## What to produce
For every line in the material below that holds "come", report the line.

## Data to process

------------

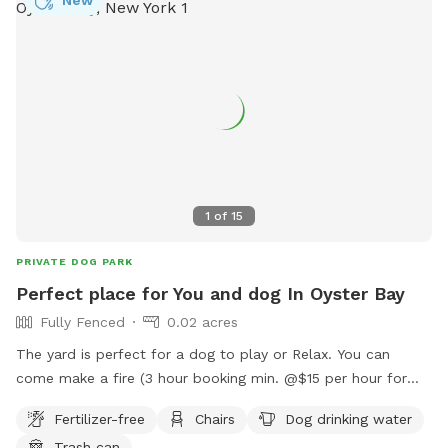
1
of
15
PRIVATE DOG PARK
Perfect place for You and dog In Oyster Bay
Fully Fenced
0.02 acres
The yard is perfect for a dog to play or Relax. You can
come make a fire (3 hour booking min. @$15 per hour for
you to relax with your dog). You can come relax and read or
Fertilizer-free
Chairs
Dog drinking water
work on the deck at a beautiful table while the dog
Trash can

------------

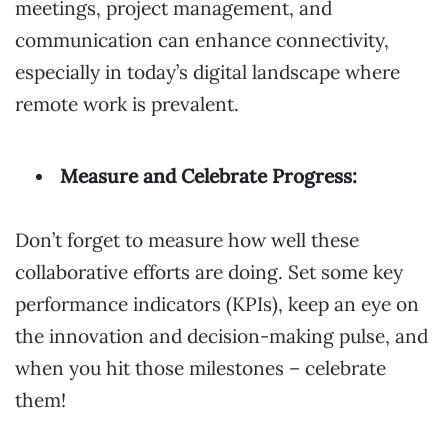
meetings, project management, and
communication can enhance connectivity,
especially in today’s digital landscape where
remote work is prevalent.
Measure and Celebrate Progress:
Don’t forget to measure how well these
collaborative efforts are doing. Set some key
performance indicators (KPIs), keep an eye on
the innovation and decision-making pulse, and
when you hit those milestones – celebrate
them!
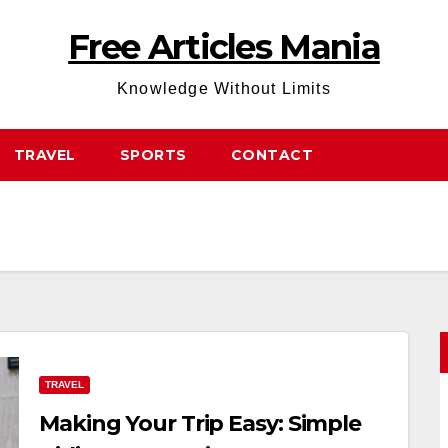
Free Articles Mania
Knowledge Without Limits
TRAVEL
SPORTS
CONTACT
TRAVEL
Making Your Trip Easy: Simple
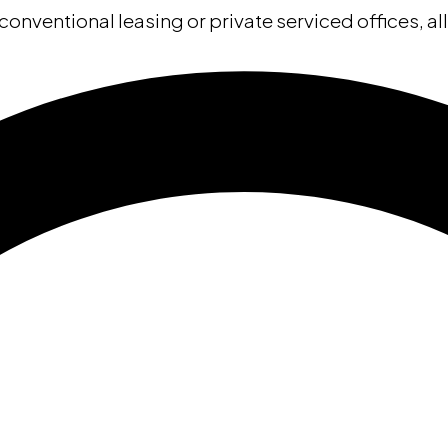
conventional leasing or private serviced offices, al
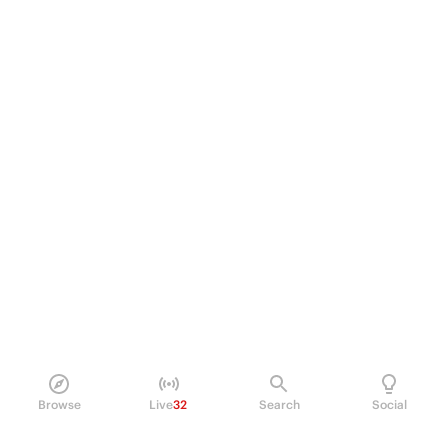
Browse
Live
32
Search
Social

------------

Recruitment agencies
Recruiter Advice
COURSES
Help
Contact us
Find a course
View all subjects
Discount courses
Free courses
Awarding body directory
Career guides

------------

## Response below
come make a fire (3 hour booking min. @$15 per hour for
you to relax with your dog). You can come relax and read or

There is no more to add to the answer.